## Problem 1
According to the guaranty text, on what date was the Engineering, Procurement and Construction Agreement made?
## Problem 2
Set down a passage of the guaranty text word for word, beginning at the words "EXHIBIT 10.5" and stopping after "of the Guaranty.".

## Source extract
+ + + + +

EXHIBIT 10.5
GUARANTY OF OBLIGATION
This Guaranty is made by Willbros Group, Inc., a Panama corporation,
("Guarantor"), in favor of TENASKA GEORGIA PARTNERS, L.P., a Delaware limited
partnership ("Tenaska"), with respect to that certain Engineering, Procurement
and Construction Agreement dated the 23rd day of September, 1999, between
Tenaska and WILLBROS ENGINEERS, INC., a Delaware corporation ("Contractor"), for
the construction of a natural gas transmission pipeline from the
Transcontinental Gas Pipeline Corporation meter station to the Tenaska Georgia
Generation Station, as amended, supplemented or otherwise modified from time to
time (hereinafter called the "EPC Agreement"), in consideration of the execution
of the EPC Agreement by Tenaska with Contractor.
Guarantor states and represents that Guarantor will derive direct and indirect
benefit from the making of the Guaranty.

+ + + + +

Saved data entries
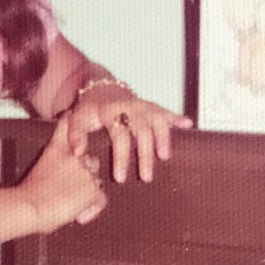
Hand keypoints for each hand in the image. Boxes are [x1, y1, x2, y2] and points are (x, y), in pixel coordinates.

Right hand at [19, 114, 106, 231]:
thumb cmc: (25, 195)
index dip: (72, 122)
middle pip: (90, 160)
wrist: (28, 206)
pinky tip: (80, 217)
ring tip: (72, 206)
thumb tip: (55, 177)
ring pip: (96, 181)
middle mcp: (75, 156)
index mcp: (57, 149)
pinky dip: (92, 209)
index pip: (68, 126)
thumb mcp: (35, 170)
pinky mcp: (92, 191)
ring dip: (88, 192)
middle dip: (85, 173)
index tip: (71, 114)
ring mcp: (86, 173)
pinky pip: (100, 200)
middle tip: (70, 190)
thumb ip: (50, 165)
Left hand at [67, 82, 192, 183]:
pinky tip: (188, 126)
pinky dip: (177, 118)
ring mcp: (143, 106)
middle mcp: (130, 107)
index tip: (120, 178)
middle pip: (143, 131)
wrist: (99, 87)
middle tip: (146, 177)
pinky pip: (166, 111)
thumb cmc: (89, 108)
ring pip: (158, 120)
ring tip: (165, 157)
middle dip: (145, 155)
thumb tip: (78, 153)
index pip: (119, 136)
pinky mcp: (151, 106)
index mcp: (111, 112)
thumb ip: (76, 135)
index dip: (121, 157)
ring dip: (164, 138)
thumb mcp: (77, 118)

+ + + + +

## Exercise output 1
The 23rd day of September, 1999.

## Exercise output 2
EXHIBIT 10.5
GUARANTY OF OBLIGATION
This Guaranty is made by Willbros Group, Inc., a Panama corporation,
("Guarantor"), in favor of TENASKA GEORGIA PARTNERS, L.P., a Delaware limited
partnership ("Tenaska"), with respect to that certain Engineering, Procurement
and Construction Agreement dated the 23rd day of September, 1999, between
Tenaska and WILLBROS ENGINEERS, INC., a Delaware corporation ("Contractor"), for
the construction of a natural gas transmission pipeline from the
Transcontinental Gas Pipeline Corporation meter station to the Tenaska Georgia
Generation Station, as amended, supplemented or otherwise modified from time to
time (hereinafter called the "EPC Agreement"), in consideration of the execution
of the EPC Agreement by Tenaska with Contractor.
Guarantor states and represents that Guarantor will derive direct and indirect
benefit from the making of the Guaranty.